Indexes in MySQL

1. Zero foreshadowing

    Before introducing the B tree, let's look at another magical tree, the Binary Sort Tree. First of all, it is a tree. The description of "binary" is already obvious. It is a tree on the tree. The root branch has two forks, so it is a binary tree recursively (as shown in the figure below), and the nodes on this tree are already sorted. The specific sorting rules are as follows:

  • If the left subtree is not empty, the value of all nodes in the left subtree is less than the value of its root node
  • If the right subtree is not empty, the value of all nodes in the right subtree is greater than the value of its root node
  • Its left and right subtrees are also binary sorted numbers (recursive definition)

    As can be seen from the figure, when the binary sorting tree organizes data, it is more convenient to use for search, because each time a node is passed through, the possibility can be reduced by up to half, but in extreme cases, all nodes are located on the same side, Intuitively, it is a straight line, so the efficiency of this kind of query is relatively low, so it is necessary to balance the height of the left and right subtrees of the binary tree, so there is a balanced binary tree (Balanced Binary Tree).

   The so-called "balance" means that the height of each branch of this tree is uniform, and the absolute value of the difference between the heights of its left subtree and right subtree is less than 1, so that there will be no particularly long branch. . Therefore, when searching in such a balanced tree, the total number of node comparisons does not exceed the height of the tree, which ensures the efficiency of the query (time complexity is O(logn)).

2. The origin of B-tree

     B-trees were first proposed by German computer scientist Rudolf Bayer and others in the paper "Organization and Maintenance of Large Ordered Indexes" in 1972, but I went to see the original text and found that the author did not explain why it was called B-trees. , so simply interpreting the B of the B-tree as Balanced or Binary is not particularly rigorous. Maybe the author named it after the initials of its name Bayer...

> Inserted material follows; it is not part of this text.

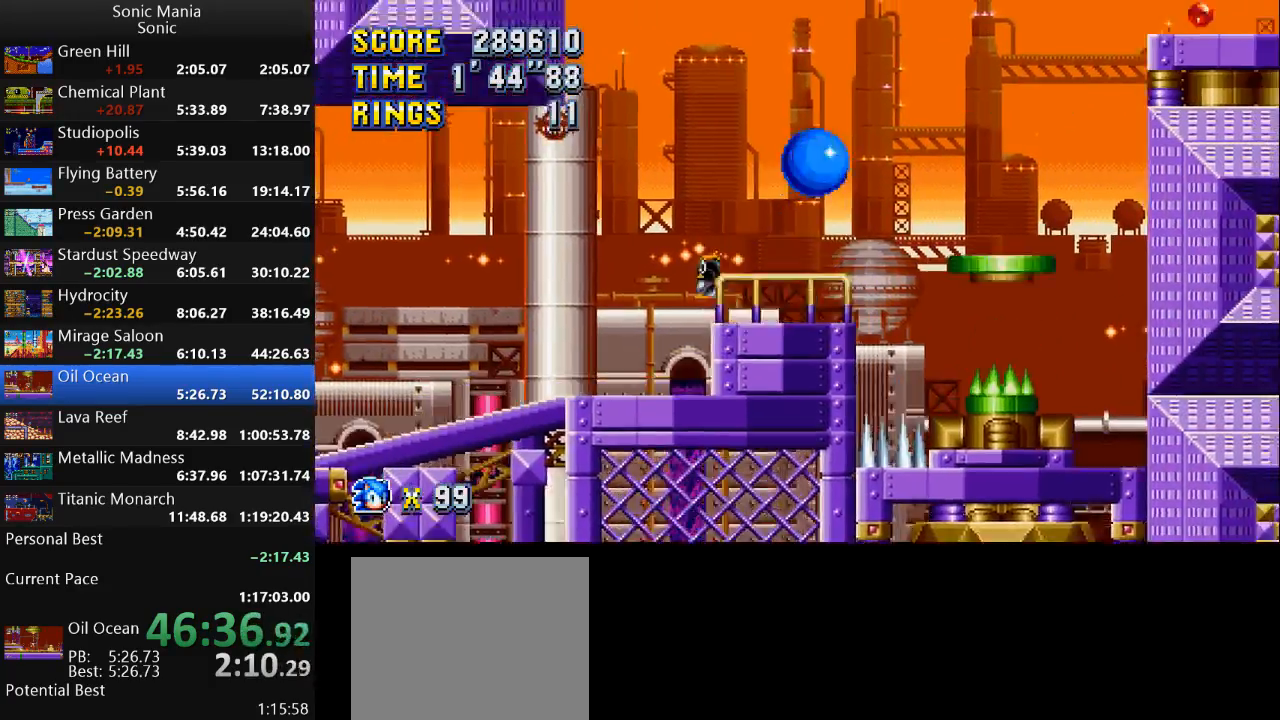
{"buttons": [], "left_stick": "center", "right_stick": "center", "events": [[33, "A", "up"], [433, "left_stick", "center"]]}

3. What does a B-tree look like?

    It is clearer to look directly at the picture. As shown in the picture, the B-tree is actually a balanced multi-fork search tree, which means that at most m forks (m>=2) can be opened, which we call the m-order b-tree , in order to reflect the conscience of this blog, unlike other places where you can see a 2-order B-tree, a 5-order B-tree is specially drawn here.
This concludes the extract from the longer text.